Big Medicine squinted at her for several moments before getting to his feet. He was so tall that he had to stoop under the hanging lamp.
“Lucy,” he said, “there are times when I thank the good God that I have you instead of a white woman. You never complain, never nag; trust me implicitly, believe in your dumb way that what I do is best. By the gods, there are times when I thoroughly appreciate you, Lucy.”
“Sometime—not so much,” she said slowly.
Big Medicine reached up and turned down the big lamp, before following her out into the hall and down to the dining-room, which was a kitchen and dining-room combined.
A girl was standing at the stove, baking hot cakes, while Ike Marsh, Musical Matthews, and Cleve Davis, the singing cowpuncher, sat at the table, eating.

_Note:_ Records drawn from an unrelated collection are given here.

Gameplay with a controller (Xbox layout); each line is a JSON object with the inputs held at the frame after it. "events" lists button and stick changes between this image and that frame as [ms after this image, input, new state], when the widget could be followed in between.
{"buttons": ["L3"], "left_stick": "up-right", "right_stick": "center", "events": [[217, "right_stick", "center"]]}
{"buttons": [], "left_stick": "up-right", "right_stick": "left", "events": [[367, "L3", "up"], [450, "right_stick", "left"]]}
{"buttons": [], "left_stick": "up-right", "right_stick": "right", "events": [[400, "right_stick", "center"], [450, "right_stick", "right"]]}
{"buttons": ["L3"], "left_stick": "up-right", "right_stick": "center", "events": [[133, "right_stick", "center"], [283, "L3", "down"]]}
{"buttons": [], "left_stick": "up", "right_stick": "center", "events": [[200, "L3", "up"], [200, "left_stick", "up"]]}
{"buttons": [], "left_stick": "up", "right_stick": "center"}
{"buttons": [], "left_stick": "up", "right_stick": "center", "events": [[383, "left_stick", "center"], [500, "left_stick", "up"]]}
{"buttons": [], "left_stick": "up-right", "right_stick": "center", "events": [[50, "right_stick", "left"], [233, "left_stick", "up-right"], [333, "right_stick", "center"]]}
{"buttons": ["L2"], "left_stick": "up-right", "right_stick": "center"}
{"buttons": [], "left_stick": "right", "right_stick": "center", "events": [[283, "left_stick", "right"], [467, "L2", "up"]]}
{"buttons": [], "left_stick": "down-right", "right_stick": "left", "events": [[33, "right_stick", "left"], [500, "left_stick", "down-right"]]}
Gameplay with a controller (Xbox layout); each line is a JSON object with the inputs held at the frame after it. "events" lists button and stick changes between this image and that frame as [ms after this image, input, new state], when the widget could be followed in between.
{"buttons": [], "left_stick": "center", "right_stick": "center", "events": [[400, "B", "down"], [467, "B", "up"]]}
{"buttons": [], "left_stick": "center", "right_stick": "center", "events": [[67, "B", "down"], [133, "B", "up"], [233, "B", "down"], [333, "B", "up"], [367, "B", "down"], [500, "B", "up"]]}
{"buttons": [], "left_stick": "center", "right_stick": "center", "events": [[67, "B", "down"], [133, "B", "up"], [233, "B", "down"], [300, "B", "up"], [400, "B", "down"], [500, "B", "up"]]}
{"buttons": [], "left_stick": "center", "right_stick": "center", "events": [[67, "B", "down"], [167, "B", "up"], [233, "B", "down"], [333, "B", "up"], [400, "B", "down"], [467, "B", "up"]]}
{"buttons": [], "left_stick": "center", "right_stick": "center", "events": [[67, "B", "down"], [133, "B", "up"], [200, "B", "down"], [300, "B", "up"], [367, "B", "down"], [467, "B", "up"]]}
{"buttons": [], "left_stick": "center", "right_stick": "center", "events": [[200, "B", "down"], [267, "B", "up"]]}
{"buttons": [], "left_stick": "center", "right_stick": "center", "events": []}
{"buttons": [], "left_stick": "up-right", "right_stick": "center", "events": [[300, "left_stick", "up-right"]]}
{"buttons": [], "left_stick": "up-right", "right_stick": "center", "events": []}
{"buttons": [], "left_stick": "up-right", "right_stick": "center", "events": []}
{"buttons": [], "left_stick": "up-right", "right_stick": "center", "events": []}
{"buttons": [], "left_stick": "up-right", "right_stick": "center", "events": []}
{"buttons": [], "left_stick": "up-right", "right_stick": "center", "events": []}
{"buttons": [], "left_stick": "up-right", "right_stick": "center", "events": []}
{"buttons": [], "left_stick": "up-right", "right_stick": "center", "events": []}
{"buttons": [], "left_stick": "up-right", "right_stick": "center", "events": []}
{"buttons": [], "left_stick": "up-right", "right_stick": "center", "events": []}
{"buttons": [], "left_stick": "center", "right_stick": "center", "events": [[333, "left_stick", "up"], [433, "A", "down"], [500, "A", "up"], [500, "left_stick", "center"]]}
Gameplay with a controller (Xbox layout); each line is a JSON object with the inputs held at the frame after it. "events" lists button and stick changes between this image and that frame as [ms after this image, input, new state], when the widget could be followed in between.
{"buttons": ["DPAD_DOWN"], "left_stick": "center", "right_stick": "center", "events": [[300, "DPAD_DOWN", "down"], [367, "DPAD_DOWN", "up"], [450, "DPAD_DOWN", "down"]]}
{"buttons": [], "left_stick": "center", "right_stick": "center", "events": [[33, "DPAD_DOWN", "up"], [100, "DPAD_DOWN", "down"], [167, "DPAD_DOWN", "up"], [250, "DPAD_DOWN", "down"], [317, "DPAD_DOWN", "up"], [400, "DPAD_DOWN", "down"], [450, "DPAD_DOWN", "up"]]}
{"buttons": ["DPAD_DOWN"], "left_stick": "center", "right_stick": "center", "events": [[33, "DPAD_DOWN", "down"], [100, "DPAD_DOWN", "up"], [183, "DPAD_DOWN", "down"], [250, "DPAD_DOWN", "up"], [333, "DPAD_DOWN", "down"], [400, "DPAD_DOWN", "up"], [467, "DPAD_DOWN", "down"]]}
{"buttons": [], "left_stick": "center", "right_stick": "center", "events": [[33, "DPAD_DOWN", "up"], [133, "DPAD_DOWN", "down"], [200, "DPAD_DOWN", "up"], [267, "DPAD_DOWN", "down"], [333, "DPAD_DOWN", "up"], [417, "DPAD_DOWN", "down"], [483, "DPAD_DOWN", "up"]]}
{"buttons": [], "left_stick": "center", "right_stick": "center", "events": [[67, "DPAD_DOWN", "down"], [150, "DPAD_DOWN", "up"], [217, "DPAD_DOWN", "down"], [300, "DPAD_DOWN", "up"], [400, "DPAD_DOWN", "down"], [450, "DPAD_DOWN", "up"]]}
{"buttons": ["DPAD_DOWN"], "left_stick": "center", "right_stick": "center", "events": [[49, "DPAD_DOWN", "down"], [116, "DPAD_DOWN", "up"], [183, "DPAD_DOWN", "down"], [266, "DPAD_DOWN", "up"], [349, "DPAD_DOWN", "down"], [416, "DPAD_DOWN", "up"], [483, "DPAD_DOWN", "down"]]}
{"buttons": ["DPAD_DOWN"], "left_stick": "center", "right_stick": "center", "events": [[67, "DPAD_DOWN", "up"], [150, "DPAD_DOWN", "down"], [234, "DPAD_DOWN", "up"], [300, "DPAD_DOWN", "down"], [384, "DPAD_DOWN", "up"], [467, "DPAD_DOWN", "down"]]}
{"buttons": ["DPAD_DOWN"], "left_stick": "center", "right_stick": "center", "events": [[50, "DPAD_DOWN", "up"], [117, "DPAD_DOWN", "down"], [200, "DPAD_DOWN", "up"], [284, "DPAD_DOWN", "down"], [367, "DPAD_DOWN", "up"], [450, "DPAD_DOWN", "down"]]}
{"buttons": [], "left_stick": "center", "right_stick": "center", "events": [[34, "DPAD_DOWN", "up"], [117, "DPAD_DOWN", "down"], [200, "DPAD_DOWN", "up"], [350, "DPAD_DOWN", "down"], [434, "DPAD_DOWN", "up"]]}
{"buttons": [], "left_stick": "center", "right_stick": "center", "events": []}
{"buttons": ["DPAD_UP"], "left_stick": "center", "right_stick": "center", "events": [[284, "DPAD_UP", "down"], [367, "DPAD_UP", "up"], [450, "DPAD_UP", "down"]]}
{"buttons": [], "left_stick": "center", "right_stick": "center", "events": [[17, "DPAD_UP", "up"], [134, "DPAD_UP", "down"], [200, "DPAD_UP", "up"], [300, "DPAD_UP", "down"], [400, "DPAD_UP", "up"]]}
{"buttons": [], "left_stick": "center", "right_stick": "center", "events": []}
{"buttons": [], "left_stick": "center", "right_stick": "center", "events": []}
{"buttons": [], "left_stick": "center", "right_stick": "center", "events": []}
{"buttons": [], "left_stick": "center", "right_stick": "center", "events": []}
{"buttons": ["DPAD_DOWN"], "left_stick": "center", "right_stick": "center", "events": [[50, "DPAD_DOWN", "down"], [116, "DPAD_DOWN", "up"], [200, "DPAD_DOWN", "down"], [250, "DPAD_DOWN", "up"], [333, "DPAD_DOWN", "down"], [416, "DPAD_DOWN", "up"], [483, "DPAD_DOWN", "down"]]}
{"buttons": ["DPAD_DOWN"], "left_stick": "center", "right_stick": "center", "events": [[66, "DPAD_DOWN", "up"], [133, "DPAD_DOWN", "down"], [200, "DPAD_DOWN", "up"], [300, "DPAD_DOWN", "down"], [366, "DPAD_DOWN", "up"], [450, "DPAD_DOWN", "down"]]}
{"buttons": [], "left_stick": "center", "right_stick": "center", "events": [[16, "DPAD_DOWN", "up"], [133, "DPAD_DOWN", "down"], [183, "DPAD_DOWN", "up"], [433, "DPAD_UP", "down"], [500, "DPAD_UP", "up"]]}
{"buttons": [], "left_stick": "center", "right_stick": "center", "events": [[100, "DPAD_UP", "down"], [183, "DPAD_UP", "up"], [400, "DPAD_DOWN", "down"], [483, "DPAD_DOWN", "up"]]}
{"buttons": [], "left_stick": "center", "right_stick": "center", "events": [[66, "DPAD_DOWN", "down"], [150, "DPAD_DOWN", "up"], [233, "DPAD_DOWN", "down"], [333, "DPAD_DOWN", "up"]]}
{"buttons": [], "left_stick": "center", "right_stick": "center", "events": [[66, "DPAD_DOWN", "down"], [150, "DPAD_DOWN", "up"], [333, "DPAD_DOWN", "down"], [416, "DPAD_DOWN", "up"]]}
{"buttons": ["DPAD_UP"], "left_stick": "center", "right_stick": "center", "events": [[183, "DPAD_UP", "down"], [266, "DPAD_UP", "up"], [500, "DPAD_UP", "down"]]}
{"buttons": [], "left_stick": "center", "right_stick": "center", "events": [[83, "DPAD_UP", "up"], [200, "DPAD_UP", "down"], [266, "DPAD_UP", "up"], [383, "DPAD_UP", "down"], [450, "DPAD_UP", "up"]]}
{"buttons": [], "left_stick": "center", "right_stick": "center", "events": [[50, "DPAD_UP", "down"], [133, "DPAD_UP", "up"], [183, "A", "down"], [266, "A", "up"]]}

Big Medicine sat down at the head of the table, still wearing his blanket, and the girl came to him, carrying a platter heaped with steaming cakes. She was unmistakably a half-breed girl, but almost as white as Big Medicine; a tall, lithe, big-eyed girl, of about eighteen, with a long braid of raven hair thrown carelessly across one shoulder.
She was the daughter of Big Medicine and Lucy; half-English, half Nez Percé. Big Medicine had brought his squaw from the Northwest, and they had named the girl Kwann, which, in the trade language of the Northwest, means Glad. But she was known to everyone of Hawk Hole as Wanna.